Task to carry out
Copy out the entries below again without any change, starting at the line containing "text Support cross-domain" and ending at the line containing "text Technical guidance", with both of those lines included.

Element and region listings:
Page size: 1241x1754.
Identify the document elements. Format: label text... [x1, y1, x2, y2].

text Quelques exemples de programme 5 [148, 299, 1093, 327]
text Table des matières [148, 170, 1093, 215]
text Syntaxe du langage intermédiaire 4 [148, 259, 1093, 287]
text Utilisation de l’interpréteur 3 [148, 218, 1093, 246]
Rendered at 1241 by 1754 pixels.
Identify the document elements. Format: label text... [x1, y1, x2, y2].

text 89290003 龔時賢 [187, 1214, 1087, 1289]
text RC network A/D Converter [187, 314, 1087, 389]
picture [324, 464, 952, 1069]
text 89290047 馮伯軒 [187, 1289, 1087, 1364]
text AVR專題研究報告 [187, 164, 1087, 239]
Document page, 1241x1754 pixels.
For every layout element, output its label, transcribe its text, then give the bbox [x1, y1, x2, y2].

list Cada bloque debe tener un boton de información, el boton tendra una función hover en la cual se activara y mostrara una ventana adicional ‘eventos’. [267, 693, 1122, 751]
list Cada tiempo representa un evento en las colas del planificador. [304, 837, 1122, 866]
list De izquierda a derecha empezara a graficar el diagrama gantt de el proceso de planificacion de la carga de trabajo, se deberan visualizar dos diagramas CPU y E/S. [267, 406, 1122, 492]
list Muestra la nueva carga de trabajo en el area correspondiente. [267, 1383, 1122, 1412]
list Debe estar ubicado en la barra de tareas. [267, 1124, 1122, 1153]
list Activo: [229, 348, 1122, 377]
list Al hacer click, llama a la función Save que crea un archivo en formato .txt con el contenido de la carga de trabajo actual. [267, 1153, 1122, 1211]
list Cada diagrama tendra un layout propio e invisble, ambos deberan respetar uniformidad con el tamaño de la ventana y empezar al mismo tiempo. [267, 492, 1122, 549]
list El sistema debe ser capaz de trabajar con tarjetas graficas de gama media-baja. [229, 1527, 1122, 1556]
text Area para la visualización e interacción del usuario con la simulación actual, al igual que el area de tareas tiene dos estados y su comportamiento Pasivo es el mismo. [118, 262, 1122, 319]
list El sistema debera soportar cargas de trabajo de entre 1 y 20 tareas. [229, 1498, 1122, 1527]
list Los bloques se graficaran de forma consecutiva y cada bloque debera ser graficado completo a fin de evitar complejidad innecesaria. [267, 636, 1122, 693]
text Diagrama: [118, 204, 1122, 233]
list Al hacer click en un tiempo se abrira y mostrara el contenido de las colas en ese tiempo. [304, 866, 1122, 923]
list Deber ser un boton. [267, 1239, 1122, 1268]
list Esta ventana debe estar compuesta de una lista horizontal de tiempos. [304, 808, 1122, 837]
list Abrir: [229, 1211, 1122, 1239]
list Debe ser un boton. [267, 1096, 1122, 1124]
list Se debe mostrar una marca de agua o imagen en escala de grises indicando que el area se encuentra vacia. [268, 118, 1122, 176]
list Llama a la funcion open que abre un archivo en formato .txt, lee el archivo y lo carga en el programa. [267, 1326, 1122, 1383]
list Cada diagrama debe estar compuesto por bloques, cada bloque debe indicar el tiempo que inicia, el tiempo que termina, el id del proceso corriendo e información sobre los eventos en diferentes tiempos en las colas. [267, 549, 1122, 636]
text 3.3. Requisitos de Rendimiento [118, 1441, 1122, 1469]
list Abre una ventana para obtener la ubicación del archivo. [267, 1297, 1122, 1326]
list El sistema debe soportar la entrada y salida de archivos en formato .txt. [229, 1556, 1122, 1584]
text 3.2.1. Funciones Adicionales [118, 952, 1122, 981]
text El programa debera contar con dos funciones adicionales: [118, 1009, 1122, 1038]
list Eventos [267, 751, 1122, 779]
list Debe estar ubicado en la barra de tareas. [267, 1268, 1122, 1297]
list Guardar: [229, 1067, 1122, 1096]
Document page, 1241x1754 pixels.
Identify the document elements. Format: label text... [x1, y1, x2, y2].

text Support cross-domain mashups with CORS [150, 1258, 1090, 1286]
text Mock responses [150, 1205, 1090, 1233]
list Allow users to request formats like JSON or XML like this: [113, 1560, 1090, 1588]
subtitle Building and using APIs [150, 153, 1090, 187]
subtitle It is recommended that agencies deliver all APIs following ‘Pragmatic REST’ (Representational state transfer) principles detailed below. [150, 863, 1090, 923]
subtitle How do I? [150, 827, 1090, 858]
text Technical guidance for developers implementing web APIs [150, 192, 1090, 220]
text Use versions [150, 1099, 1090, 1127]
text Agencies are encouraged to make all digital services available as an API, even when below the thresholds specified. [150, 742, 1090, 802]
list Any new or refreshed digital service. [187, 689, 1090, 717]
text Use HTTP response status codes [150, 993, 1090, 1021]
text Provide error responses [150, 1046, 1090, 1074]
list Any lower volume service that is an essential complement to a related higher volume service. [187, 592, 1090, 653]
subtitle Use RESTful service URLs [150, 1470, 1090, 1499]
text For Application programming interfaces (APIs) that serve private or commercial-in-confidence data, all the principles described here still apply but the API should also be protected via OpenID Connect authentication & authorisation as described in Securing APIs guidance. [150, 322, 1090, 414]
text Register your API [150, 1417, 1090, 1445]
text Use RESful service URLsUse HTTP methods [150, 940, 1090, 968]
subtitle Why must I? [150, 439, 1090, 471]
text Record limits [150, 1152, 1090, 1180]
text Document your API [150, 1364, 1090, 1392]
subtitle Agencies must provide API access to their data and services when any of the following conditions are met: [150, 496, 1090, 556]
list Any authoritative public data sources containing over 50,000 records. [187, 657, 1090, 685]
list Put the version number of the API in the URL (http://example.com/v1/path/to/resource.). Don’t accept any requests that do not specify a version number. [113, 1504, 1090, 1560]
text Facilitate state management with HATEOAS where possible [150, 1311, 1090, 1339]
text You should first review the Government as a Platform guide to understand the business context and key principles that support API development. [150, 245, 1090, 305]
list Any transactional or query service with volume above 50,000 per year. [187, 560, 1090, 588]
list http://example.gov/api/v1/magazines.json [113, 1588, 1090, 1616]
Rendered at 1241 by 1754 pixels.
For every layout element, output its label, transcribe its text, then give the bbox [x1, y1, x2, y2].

Correct answer
text Support cross-domain mashups with CORS [150, 1258, 1090, 1286]
text Mock responses [150, 1205, 1090, 1233]
list Allow users to request formats like JSON or XML like this: [113, 1560, 1090, 1588]
subtitle Building and using APIs [150, 153, 1090, 187]
subtitle It is recommended that agencies deliver all APIs following ‘Pragmatic REST’ (Representational state transfer) principles detailed below. [150, 863, 1090, 923]
subtitle How do I? [150, 827, 1090, 858]
text Technical guidance for developers implementing web APIs [150, 192, 1090, 220]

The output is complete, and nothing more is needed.